At least 18 people have died over the past week in the Zimbabwe capital Harare and scores fallen ill after a cholera and typhoid outbreak in some areas, authorities said Monday.

Such outbreaks are common as local authorities are battling to provide potable water and sanitation facilities in the city, where slums without running water have mushroomed and whose infrastructure is falling apart due to years of neglect.

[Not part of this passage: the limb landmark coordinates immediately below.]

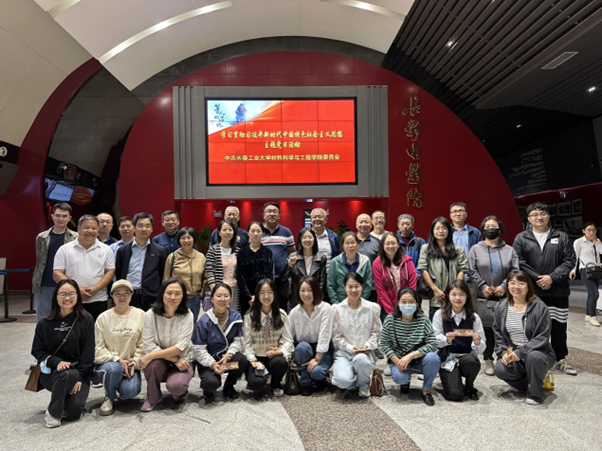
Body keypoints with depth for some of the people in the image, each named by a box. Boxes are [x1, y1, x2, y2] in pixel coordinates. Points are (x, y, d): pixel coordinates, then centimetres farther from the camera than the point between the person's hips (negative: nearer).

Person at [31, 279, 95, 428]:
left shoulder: (86, 320, -4)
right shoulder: (45, 324, 0)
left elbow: (88, 351, -6)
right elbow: (37, 351, 2)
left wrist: (80, 377, -14)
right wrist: (57, 362, -17)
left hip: (79, 373, 0)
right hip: (51, 371, 0)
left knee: (74, 411, -19)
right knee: (68, 374, -35)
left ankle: (65, 399, 18)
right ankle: (53, 412, -10)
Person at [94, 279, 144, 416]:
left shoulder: (140, 315, -1)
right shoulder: (103, 317, -2)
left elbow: (142, 344, -2)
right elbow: (98, 348, -6)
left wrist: (134, 363, -14)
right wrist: (118, 360, -17)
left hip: (129, 364, 0)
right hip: (107, 363, 0)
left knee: (131, 391, -27)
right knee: (114, 368, -35)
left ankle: (122, 389, 14)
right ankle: (109, 397, -2)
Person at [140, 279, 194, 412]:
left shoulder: (187, 315, -13)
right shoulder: (150, 315, -11)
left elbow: (181, 347, -20)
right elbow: (149, 346, -15)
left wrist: (151, 355, -26)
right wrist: (175, 359, -22)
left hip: (182, 361, -1)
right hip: (159, 362, 2)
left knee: (175, 385, -31)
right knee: (154, 363, -33)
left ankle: (181, 391, 9)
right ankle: (153, 398, -3)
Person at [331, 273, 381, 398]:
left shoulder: (373, 307, 1)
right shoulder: (337, 309, -1)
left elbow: (376, 331, 6)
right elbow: (336, 336, 0)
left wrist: (369, 345, -12)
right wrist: (350, 347, -15)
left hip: (365, 353, 1)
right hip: (343, 352, 0)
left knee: (361, 359, -38)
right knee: (343, 380, -30)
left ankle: (364, 384, -1)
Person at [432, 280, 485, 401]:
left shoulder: (474, 317, 0)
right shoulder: (440, 315, -4)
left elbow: (481, 349, -1)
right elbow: (435, 340, -4)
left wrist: (478, 343, -23)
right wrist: (446, 340, -24)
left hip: (467, 357, 2)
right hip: (447, 359, -2)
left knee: (472, 360, -34)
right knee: (455, 394, -22)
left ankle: (469, 387, 0)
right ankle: (449, 379, 16)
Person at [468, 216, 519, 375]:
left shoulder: (509, 250, 10)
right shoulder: (476, 249, 7)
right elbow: (473, 271, 0)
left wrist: (504, 286, -11)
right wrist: (483, 286, -11)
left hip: (505, 296, 1)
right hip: (484, 296, -1)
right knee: (487, 328, 2)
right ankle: (488, 360, 13)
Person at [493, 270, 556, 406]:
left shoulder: (539, 307, -11)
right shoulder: (501, 307, 3)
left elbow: (543, 337, -15)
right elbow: (498, 334, 7)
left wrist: (520, 352, -24)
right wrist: (504, 352, -10)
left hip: (538, 352, -4)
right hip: (512, 354, 4)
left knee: (533, 357, -38)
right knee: (500, 369, -25)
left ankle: (535, 394, -10)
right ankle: (534, 382, 6)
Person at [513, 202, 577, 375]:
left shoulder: (561, 237, 6)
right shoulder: (521, 238, 3)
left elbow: (570, 260, -1)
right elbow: (519, 263, -4)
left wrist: (552, 277, -12)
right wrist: (538, 279, -12)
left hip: (558, 291, 1)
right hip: (531, 292, -1)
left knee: (559, 326, 9)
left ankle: (560, 359, 26)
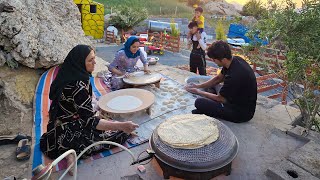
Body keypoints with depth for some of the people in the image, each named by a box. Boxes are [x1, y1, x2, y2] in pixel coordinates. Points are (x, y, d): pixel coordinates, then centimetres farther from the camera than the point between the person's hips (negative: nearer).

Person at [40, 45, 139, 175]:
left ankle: (73, 149, 7)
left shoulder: (67, 76, -1)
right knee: (120, 132, 1)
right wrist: (122, 126, -27)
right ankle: (75, 150, -5)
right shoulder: (78, 86, -29)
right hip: (69, 134, -9)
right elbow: (90, 121, -26)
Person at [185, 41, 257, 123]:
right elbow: (218, 78, 11)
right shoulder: (235, 60, -5)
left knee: (199, 102, -21)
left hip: (242, 113, -9)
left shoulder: (234, 76, -33)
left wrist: (198, 92, -5)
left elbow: (219, 98, -17)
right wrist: (198, 86, 5)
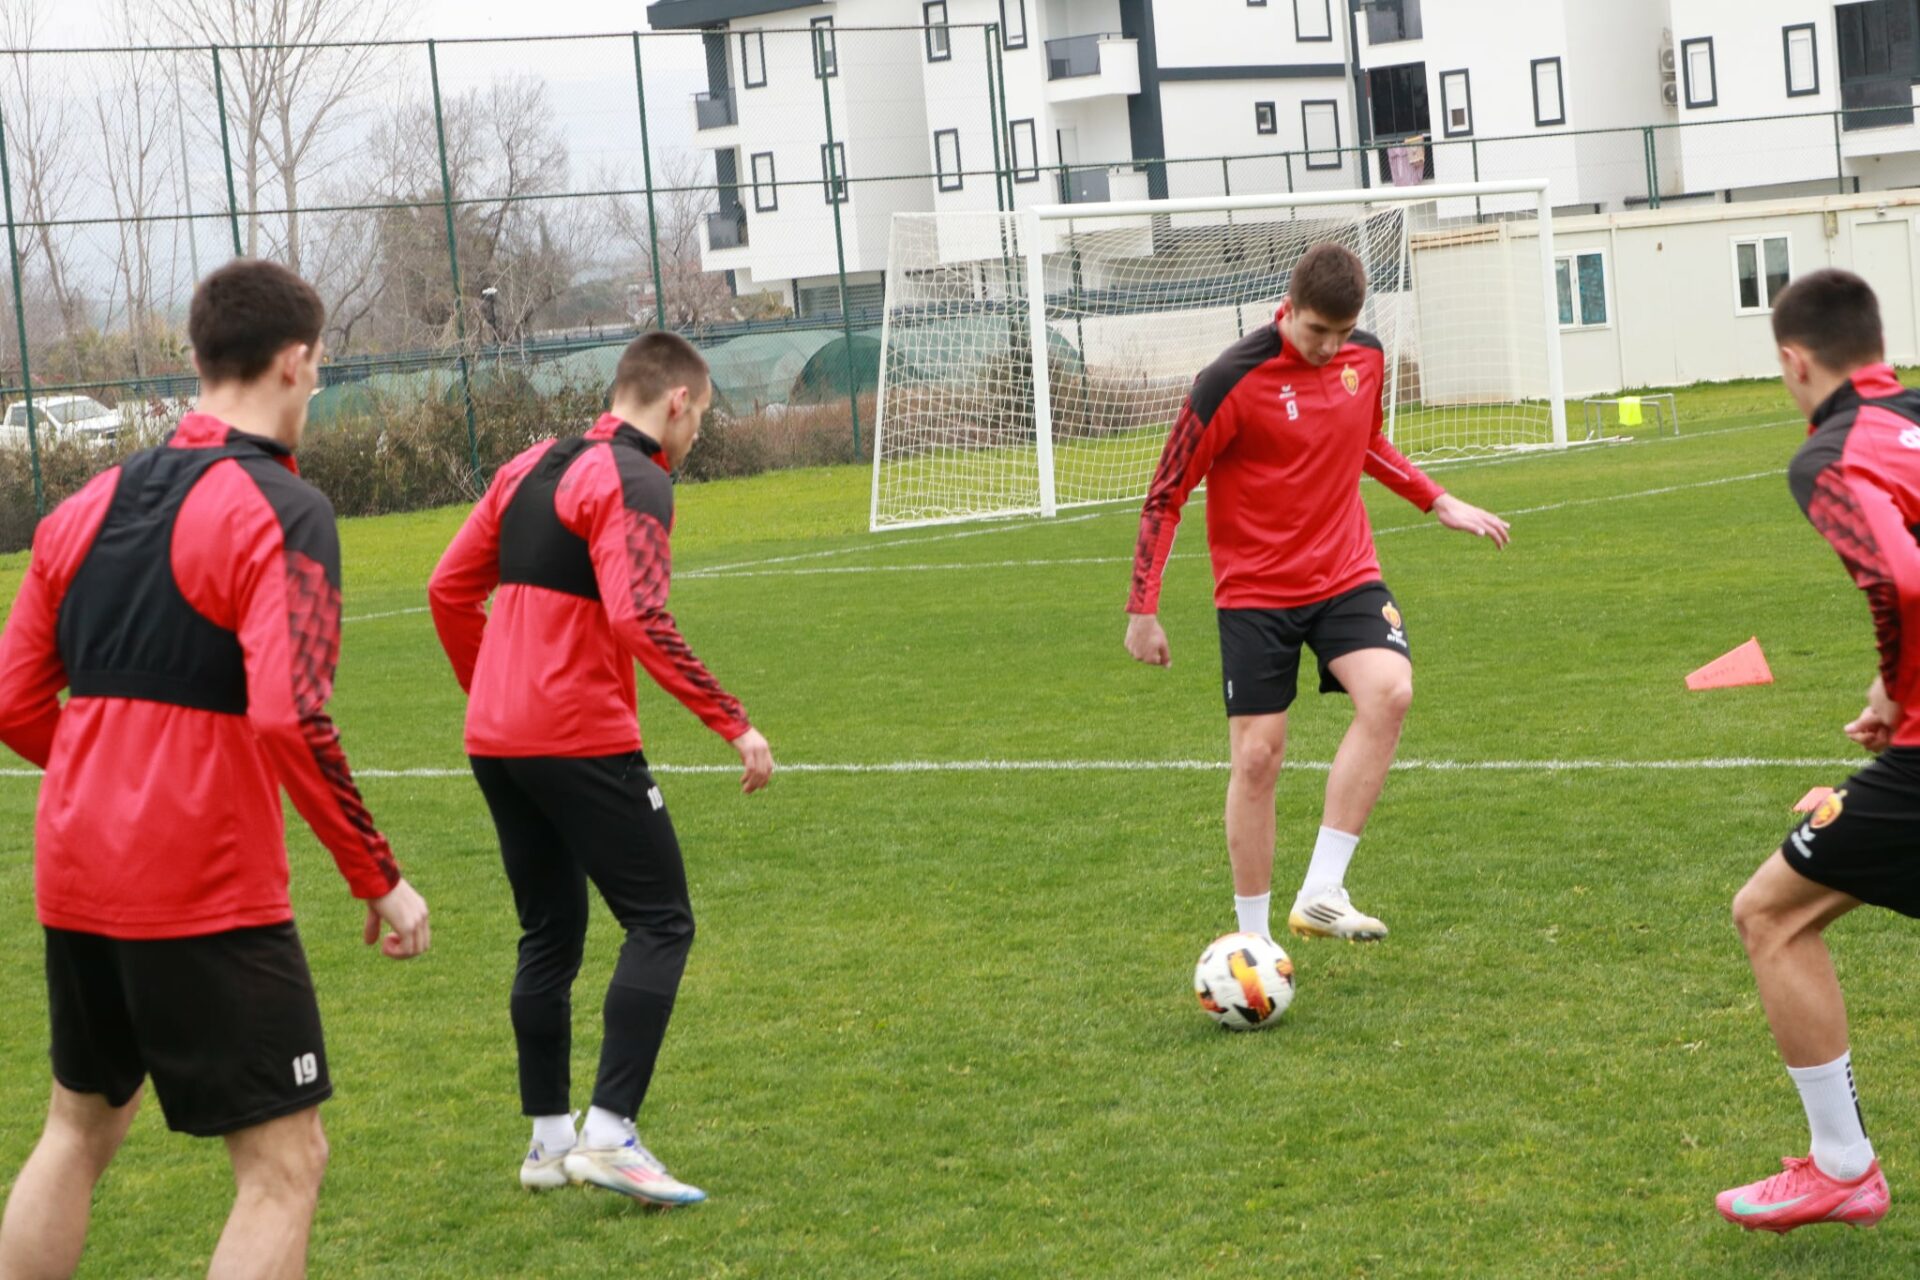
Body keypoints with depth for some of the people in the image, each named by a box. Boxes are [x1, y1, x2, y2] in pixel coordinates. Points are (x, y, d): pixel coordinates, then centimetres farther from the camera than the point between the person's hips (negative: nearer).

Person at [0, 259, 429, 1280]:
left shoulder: (88, 505, 9)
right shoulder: (277, 509, -13)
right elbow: (291, 722, -23)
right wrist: (380, 879, -15)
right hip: (209, 898, -8)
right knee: (285, 1161, 1)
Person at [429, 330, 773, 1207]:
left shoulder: (532, 468, 15)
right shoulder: (634, 483, -10)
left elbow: (450, 590, 17)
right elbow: (639, 620, -22)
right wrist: (735, 725, -20)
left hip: (494, 739, 8)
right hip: (581, 740, -8)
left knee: (549, 935, 17)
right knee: (660, 923, -2)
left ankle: (548, 1139, 19)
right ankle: (610, 1134, -11)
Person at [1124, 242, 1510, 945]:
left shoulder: (1366, 357, 1)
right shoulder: (1232, 382, -15)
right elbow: (1165, 496, -8)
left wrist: (1440, 502, 18)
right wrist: (1143, 609, -9)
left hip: (1346, 576, 3)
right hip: (1255, 591, -3)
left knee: (1389, 691, -24)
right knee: (1257, 756, -5)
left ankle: (1321, 892, -20)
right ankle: (1253, 937, 11)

Some suburbs go for weeks without running water forcing residents to fetch water from unsafe sources.
“As of this morning we had 18 deaths,” Clemence Duri, Harare city’s acting director for health services told AFP.

He said at least 400 people from the southwestern townships of Mbare, Budiriro and Glen View had been admitted at health facilities after being found to be suffering from one of the two diseases.

Tests on water samples from some wells and boreholes showed the water was contaminated with cholera and typhoid-causing bacteria.

“We have since decommissioned the boreholes and closed the wells,” he said.

Zimbabwe, ruled by Robert Mugabe since independence until his ouster last year, suffered its worst cholera outbreak in 2008. A total of 4,000 people died and at least 100,000 people fell ill.

Emmerson Mnangagwa, who succeeded Mugabe, has pledged to turn Zimbabwe into a middle-income economy by 2030.